I grabbed the book off my shelf on got to baking.
Believe me when I tell you that this recipe is well worth the effort. The cookies are perfectly crisp and wonderfully spicy. If you happen to prefer a little more snap in your Ginger Snap, you could easily increase the amount of ginger or add a little ground cardamon or black pepper.
2 c. flour
1 1/2 tsp. baking soda
1/2 tsp. salt
2 tsp. cinnamon
1 1/2 tsp. ground ginger
11 Tbs. (1 stick + 3 Tbs.) butter, at room temperature
2/3 c. sugar
1/2 tsp. vanilla
1/4 c. molasses
Combine the dry ingredients and set aside.
Beat the butter and sugar until soft and fluffy. Add the vanilla, molasses and egg.
Add the dry ingredients and mix until incorporated.

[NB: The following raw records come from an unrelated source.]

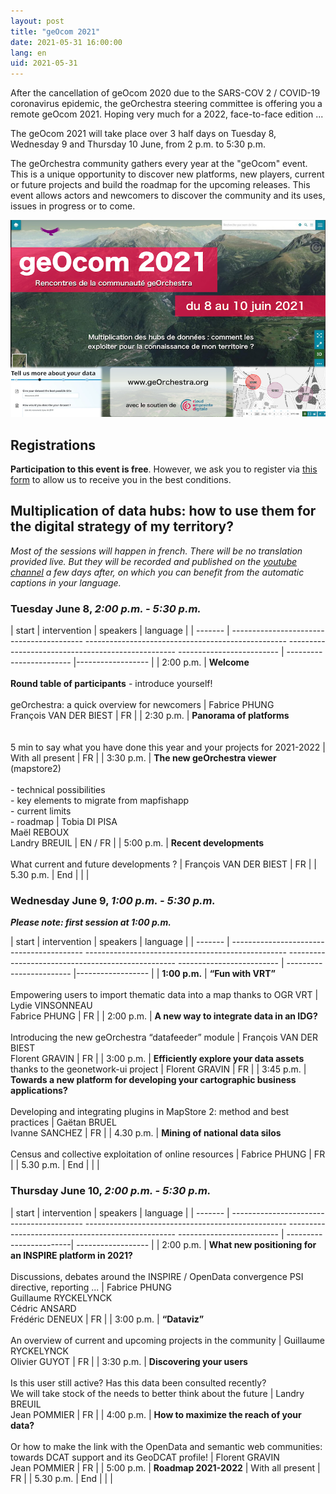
 ```yaml
---
layout: post
title: "geOcom 2021"
date: 2021-05-31 16:00:00
lang: en
uid: 2021-05-31
---
```


After the cancellation of geOcom 2020 due to the SARS-COV 2 / COVID-19 coronavirus epidemic, the geOrchestra steering committee is offering you a remote geOcom 2021. Hoping very much for a 2022, face-to-face edition ...

The geOcom 2021 will take place over 3 half days on Tuesday 8, Wednesday 9 and Thursday 10 June, from 2 p.m. to 5:30 p.m.

The geOrchestra community gathers every year at the "geOcom" event. This is a unique opportunity to discover new platforms, new players, current or future projects and build the roadmap for the upcoming releases. This event allows actors and newcomers to discover the community and its uses, issues in progress or to come.

![affiche geOcom 2021](/public/geocom2021/geocom_2021.png)


<!--more-->


## Registrations

**Participation to this event is free**. However, we ask you to register via [this form](https://docs.google.com/forms/d/e/1FAIpQLScAAsDPO1iFJjNQYnHrcmCslFGE3_cy-sx7Y-5VdmAPxMOJqg/viewform?usp=sf_link) to allow us to receive you in the best conditions.



## Multiplication of data hubs: how to use them for the digital strategy of my territory?

_Most of the sessions will happen in french. There will be no translation provided live. But they will be recorded and published on the [youtube channel](https://www.youtube.com/channel/UC5GMhd360QgNhfN5D0wyWAg) a few days after, on which you can benefit from the automatic captions in your language._


### Tuesday June 8, _2:00 p.m. - 5:30 p.m._

| start | intervention | speakers | language |
| ------- | ----------------------------------------- -------------------------------------------------- -------------------------------------------------- ------------------------- | ------------------------ |------------------ |
| 2:00 p.m. | **Welcome** <br /> <br /> **Round table of participants** - introduce yourself! <br /> <br /> geOrchestra: a quick overview for newcomers | Fabrice PHUNG <br /> François VAN DER BIEST | FR |
| 2:30 p.m. | **Panorama of platforms** <br /> <br /> <br /> 5 min to say what you have done this year and your projects for 2021-2022 | With all present | FR |
| 3:30 p.m. | **The new geOrchestra viewer** <br /> (mapstore2) <br /> <br /> - technical possibilities <br /> - key elements to migrate from mapfishapp <br /> - current limits <br /> - roadmap | Tobia DI PISA <br /> Maël REBOUX <br />  Landry BREUIL | EN / FR |
| 5:00 p.m. | **Recent developments** <br /> <br /> What current and future developments ? | François VAN DER BIEST | FR |
| 5.30 p.m. | End | | |


### Wednesday June 9, _1:00 p.m. - 5:30 p.m._

_**Please note: first session at 1:00 p.m.**_

| start | intervention | speakers | language |
| ------- | ----------------------------------------- -------------------------------------------------- -------------------------------------------------- ------------------------- | ------------------------ |------------------ |
| **1:00 p.m.** | **“Fun with VRT”** <br /> <br /> Empowering users to import thematic data into a map thanks to OGR VRT | Lydie VINSONNEAU <br /> Fabrice PHUNG | FR |
| 2:00 p.m. | **A new way to integrate data in an IDG?** <br /> <br /> Introducing the new geOrchestra “datafeeder” module | François VAN DER BIEST <br />  Florent GRAVIN | FR |
| 3:00 p.m. | **Efficiently explore your data assets** <br /> thanks to the geonetwork-ui project | Florent GRAVIN | FR |
| 3:45 p.m. | **Towards a new platform for developing your cartographic business applications?** <br /> <br /> Developing and integrating plugins in MapStore 2: method and best practices | Gaëtan BRUEL <br /> Ivanne SANCHEZ | FR |
| 4.30 p.m. | **Mining of national data silos** <br /> <br /> Census and collective exploitation of online resources | Fabrice PHUNG | FR |
| 5.30 p.m. | End | | |


### Thursday June 10, _2:00 p.m. - 5:30 p.m._

| start | intervention | speakers | language |
| ------- | ----------------------------------------- -------------------------------------------------- -------------------------------------------------- ------------------------- | ------------------------| ------------------ |
| 2:00 p.m. | **What new positioning for an INSPIRE platform in 2021?** <br /> <br /> Discussions, debates around the INSPIRE / OpenData convergence PSI directive, reporting ... | Fabrice PHUNG <br /> Guillaume RYCKELYNCK <br />  Cédric ANSARD <br />  Frédéric DENEUX | FR |
| 3:00 p.m. | **“Dataviz”** <br /> <br /> An overview of current and upcoming projects in the community | Guillaume RYCKELYNCK <br /> Olivier GUYOT | FR |
| 3:30 p.m. | **Discovering your users** <br /> <br /> Is this user still active? Has this data been consulted recently? <br /> We will take stock of the needs to better think about the future | Landry BREUIL <br /> Jean POMMIER | FR |
| 4:00 p.m. | **How to maximize the reach of your data?** <br /> <br /> Or how to make the link with the OpenData and semantic web communities: towards DCAT support and its GeoDCAT profile! | Florent GRAVIN <br /> Jean POMMIER | FR |
| 5:00 p.m. | **Roadmap 2021-2022** | With all present | FR |
| 5.30 p.m. | End | | |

Wrap the dough in plastic wrap and chill for two hours.
On a lightly floured surface, roll the dough 1/8-1/4 inch thick. Sprinkle the cookies with a little coarse sugar if desired.
Bake at 350 degrees for about 10 minutes. The cookies will be slightly soft once they first come out of the oven, but become nice and crisp as they cool.
Since making rolled cookies can be rather tedious, I decided to make a double batch which made a literal mountain of 1 1/2 inch cookies. If you want to avoid using a rolling pin, you could easily form the dough into logs, wrap them in plastic wrap to chill for several hours, and then slice them into 1/4 inch thick coins.
Give them a try. You won't be disappointed.